Le grand apport est celui de l’étude sociologique que mène l’auteur, et qui permet de répondre à la question : combat-on dans des conditions différentes lorsqu’on sert une dictature ? De nombreuses questions sont abordées, soulevant des réflexions pertinentes sur la motivation des soldats, l’obéissance aux ordres, le service médical aux armées, etc. Le degré de nazification de l’armée (que j’aborde dans Etre Soldat de Hitler paru aux éditions Perrin) et ses implications, la brutalité qui a cours dans l’armée allemande (l’évocation des exécutions sommaires est saisissante) et sont traités avec brio. Le lecteur découvrira « la réalité de la reddition » ou encore « l’espoir est un poison tenace », mais aussi la « tolérance pour les chefs », etc (je vous laisse voir à quoi correspond « breloques et colifichets », qui est un passage très pertinent). L’étude du moral des soldats s’inscrit dans la lignée d’un Jonathan Fennell, qui a de son côté abordé le cas de l’armée britannique (en particulier la 8th Army à El Alamein, mais sans être toujours convaincant). Je laisse ici aussi les lecteurs découvrir les propos de l’auteur à ce sujet : nous avons là parmi les passages les plus instructifs d’un ouvrage qui ne manque pas de donner. On note aussi un rappel de l’importance, sous-estimée par rapport aux Panzers et aux parachutistes, de l’infanterie (laquelle a ainsi fait l’objet en 2022 d’un petit livre rédigé par mes soins : Normandie 1944. L’infanterie, reine des batailles, éditions Ysec).

L’auteur replace également la bataille de Normandie dans son contexte. J’ai apprécié la manière dont il explique la façon dont l’événement a été perçu à l’époque (y compris en amont) et la distorsion avec la réalité : en juin 1944, le Reich a déjà perdu la guerre. L’aspect décisif du débarquement, souligne Jean-Luc Leleu, tient avant tout à ses conséquences majeures sur l’après-guerre. Certes, si c’est face à l’Armée rouge que la Wehrmacht a subi l’essentiel de ses pertes avant le 6 juin, cette armée soviétique ne peut l’emporter sans les Alliés, qui sont loin d’intervenir et de peser qu’à partir du 6 juin 1944 (cf guerre aérienne, guerre navale et opérations en Méditerranée), d’autant que ces opérations sont des étapes préparatoires et indispensables au succès du débarquement. Sans la menace d’une Invasion à l’Ouest, on est en droit de se demander comment l’Union soviétique aurait pu vaincre.
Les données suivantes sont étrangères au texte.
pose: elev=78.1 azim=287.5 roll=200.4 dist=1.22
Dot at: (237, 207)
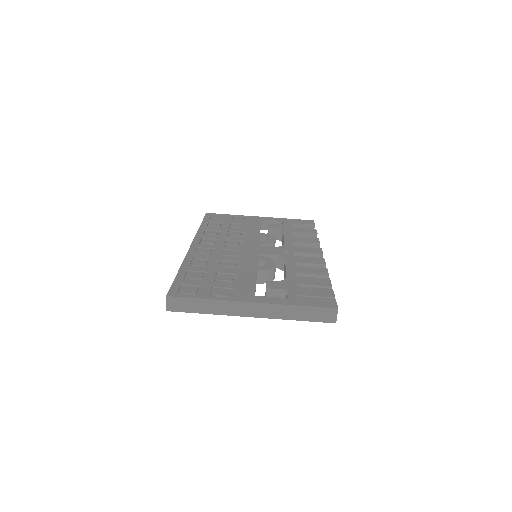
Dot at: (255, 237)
Comme je l’ai fait à plusieurs reprises, Jean-Luc Leleu rappelle que la moitié des Panzer (et en outre avec des Panzer-Divisionen bien mieux équipées) et plus de 40% des unités sont déployées ailleurs que sur le front de l’Est (où on ne peut guère imaginer un succès de l’opération « Bagration » avec une Ostheer ne souffrant plus de crises d’effectifs et bénéficiant du double de blindés, d’une Luftwaffe conséquente et d’une pléthore de pièces de Flak désormais inutiles dans le Vaterland, etc).

Je n’ai fait qu’évoquer certains aspects des apports du livre, très riche à maints points de vue. 10 grandes parties subdivisées en 37 chapitres permettent d’obtenir un large tour d’horizon : « En ordre de bataille », « Le six juin » (sans surprise !), « Les aiguillons du moral », « La réalité et ses interprétation », etc. Les annexes sont à l’avenant et bienvenues.

Un seul reproche (s’il en fallait un…) : je pense que le sous-titre aurait constitué un meilleur titre… La bibliographie a aussi quelques manques concernant cette campagne, tandis que certains titres surprennent…

Bref, une étude magistrale de l’armée allemande en Normandie. Jean-Luc Leleu met la barre très haut. A l’évidence, nous avons là un ouvrage qui fera date et qui restera une référence.